Still, the Sabres could be in the market for a defenseman since neither Casey Nelson nor Hunwick was consistent this past season. Marco Scandella also had a disappointing year and, like Bogosian, is an unrestricted free agent next offseason.
Prior to filling any holes on the roster, Botterill must decide which of his five restricted free agents are in the team’s plans for next season. Center Evan Rodrigues, goalie Linus Ullmark and defenseman Jake McCabe are likely to receive qualifying offers.
Rodrigues, 25, scored nine goals among 20 points with a minus-7 rating while averaging 15 minutes, 49 seconds over 74 games. He will likely receive a sizable raise from the $650,000 he made last season. The same can be said for Ullmark, who posted a .905 save percentage in 37 games and is projected to backup Carter Hutton in 2019-20.
McCabe, meanwhile, was on pace for a career season offensively until an upper-body injury limited him to 59 games. The 25-year-old finished with four assists among 14 points, finishing fourth on the team in hits, third in blocked shots and sixth in time on the penalty kill.
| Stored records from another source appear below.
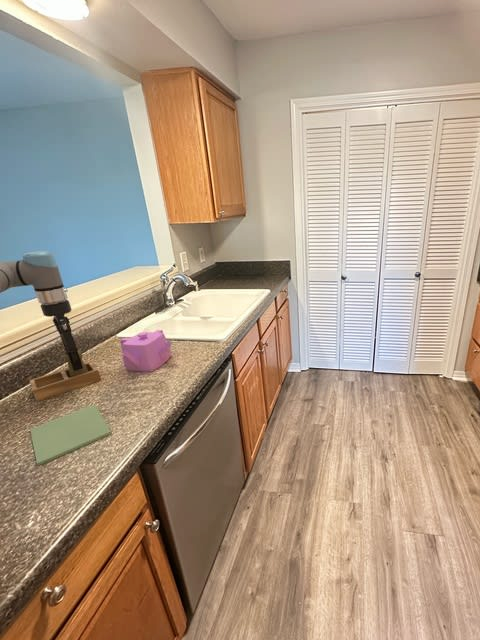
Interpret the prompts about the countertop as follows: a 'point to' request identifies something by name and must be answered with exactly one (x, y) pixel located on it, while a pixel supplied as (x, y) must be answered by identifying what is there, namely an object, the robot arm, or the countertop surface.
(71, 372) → the cork
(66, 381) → the box
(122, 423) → the countertop surface
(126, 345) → the purple knobbed polyhedron
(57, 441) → the drying mat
On the other hand, center Johan Larsson and winger Zemgus Girgensons are less likely to receive offers because Botterill intends to add more skilled forwards and neither player contributed much at even strength. Both made a significant impact on the penalty kill when healthy, though.
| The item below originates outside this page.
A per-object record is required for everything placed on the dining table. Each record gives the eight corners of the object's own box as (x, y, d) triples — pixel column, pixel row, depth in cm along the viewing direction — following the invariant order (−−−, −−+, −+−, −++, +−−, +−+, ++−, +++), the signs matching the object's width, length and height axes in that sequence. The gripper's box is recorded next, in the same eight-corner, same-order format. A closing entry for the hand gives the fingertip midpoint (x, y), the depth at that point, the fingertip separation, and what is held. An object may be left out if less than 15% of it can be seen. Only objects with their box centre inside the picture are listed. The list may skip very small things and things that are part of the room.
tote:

Though questions remain during a busy offseason, Botterill expressed confidence after retaining Skinner and watching his roster show signs of progress during the first half of this past season.
“We’re excited about where our group can get to,” he said. “I think we’ve shown glimpses and we’ve gone through different stretches where we’ve been a good team. It’s our job to be a lot more consistent over 82 games. So that certainly gives us hope to understand there needs to be a lot of work done with that.”